Une indispensable transformation des religions
Si des relations hégémoniques cessent d’exister entre civilisations et religions, il est évident que cela ne suffira pas à garantir une véritable paix et une harmonie - si par « paix et harmonie » nous entendons une condition qui va au-delà d’une diminution des antagonismes interreligieux ou d’une réelle réduction des tensions mondiales. Les religions en particulier devront subir une profonde transformation si elles veulent jouer un rôle majeur, en tant que forces positives, en faveur de la paix mondiale. Toutes les religions sans exception - ou plus précisément leurs porte-parole et leurs membres - devront devenir moins exclusives et plus ouvertes, moins sectaires et plus universelles, moins portées sur les rites et plus attachées aux valeurs dans leur approche et leur orientation.
Le besoin impératif d’une approche religieuse plus ouverte, plus universelle, basée sur les valeurs est renforcé par l’influence grandissante, dans le monde contemporain, d’une interprétation exclusive, sectaire, rituelle de la religion. C’est là l’un des plus formidables défis auxquels sont confrontées toutes les religions. Dans l’hindouisme, par exemple, les idéologues sectaires de l’Hindutva, avec leur articulation chauvine à la religion, cherchent à rejeter l’universalisme inhérent aux Vedas et au Bhagavad-Gita. Dans le bouddhisme, une petite portion du clergé essaye actuellement de présenter la religion en termes dogmatiques - trahissant ainsi l’illumination cosmique de son fondateur.
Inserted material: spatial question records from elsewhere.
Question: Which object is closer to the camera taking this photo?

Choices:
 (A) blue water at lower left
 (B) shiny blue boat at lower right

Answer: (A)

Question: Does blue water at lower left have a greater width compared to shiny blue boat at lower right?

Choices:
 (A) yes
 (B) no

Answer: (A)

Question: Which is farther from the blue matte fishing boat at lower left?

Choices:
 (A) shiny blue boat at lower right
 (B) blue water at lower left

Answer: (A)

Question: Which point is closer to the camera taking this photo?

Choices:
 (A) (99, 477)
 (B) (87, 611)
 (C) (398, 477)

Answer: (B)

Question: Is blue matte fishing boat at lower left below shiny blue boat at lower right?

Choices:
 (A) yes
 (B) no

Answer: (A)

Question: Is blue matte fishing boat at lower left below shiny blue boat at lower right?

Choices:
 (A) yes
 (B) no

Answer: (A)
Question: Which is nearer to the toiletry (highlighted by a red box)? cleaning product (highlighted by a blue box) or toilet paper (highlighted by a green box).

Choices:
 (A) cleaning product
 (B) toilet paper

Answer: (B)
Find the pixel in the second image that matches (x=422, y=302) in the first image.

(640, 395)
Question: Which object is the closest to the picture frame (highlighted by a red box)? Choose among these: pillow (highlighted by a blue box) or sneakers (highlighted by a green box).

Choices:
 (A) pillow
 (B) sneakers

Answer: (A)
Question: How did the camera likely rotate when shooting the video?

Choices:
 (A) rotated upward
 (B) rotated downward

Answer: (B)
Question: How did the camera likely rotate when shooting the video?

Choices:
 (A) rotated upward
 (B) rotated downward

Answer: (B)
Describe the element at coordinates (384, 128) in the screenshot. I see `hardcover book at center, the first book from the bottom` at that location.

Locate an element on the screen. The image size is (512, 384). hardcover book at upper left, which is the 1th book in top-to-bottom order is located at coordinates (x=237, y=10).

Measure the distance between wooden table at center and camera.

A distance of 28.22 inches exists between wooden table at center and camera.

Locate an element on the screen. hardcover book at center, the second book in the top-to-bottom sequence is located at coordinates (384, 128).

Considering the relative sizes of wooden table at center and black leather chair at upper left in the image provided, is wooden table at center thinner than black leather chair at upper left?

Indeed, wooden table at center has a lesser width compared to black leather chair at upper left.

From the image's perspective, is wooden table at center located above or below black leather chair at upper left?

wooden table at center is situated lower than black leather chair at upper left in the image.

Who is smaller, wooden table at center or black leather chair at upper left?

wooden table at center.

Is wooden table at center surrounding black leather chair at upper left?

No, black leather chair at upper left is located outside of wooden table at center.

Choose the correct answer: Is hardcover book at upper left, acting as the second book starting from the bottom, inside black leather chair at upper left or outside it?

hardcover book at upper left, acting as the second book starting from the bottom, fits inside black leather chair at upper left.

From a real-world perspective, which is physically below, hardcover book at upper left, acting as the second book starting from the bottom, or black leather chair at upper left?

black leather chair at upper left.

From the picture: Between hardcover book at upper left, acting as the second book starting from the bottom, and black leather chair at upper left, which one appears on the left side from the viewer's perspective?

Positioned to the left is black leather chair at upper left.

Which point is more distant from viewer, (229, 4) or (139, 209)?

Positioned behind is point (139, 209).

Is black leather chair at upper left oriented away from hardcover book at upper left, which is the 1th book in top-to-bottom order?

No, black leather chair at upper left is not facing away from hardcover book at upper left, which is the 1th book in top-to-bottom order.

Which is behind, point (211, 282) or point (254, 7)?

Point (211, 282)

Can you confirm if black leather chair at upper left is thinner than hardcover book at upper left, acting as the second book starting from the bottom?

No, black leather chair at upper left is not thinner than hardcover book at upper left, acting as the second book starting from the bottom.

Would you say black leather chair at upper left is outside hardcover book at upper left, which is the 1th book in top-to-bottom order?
A l’intérieur de la communauté juive, des rabbins ont adopté une attitude belliqueuse envers les « infidèles » sans aucune considération pour certaines notions universelles de justice contenues dans le judaïsme. Actuellement, des chrétiens évangélistes s’enferment dans une approche déformée et pervertie de la religion qui nie le message central de Jésus : l’amour et la miséricorde à l’égard de toute l’humanité. De la même façon, parmi les musulmans, comme nous l’avons vu précédemment, des éléments fanatiques essayent de prendre en otage une religion dont le vrai nom est attaché à la paix et qui décrit Dieu dans chaque chapitre du Coran comme « le Compatissant et le Miséricordieux ».
Il est de toute évidence qu’une lutte, d’une signification particulière, se déroule à l’intérieur de chacune et de toutes les religions. C’est un combat qui a de sérieuses implications pour l’avenir des rencontres religieuses. D’un côté, ceux qui souscrivent à une vision exclusive de la religion témoignent du peu d’intérêt qu’ils ont à communiquer avec « l’autre » croyant. De l’autre, ceux qui épousent une approche religieuse d’ouverture souhaitent dépasser les frontières religieuses et embrasser l’ensemble de l’humanité - particulièrement dans leur quête d’une justice et d’une dignité universelle.
Cela prouve que les rencontres entre religions et civilisations à l’avenir seront déterminées, dans une certaine mesure au moins, par les luttes qui se déroulent aujourd’hui à l’intérieur des civilisations et des religions. Il n’y a pas de raison de douter que cela sera aussi vrai pour la rencontre entre l’Islam et l’Occident.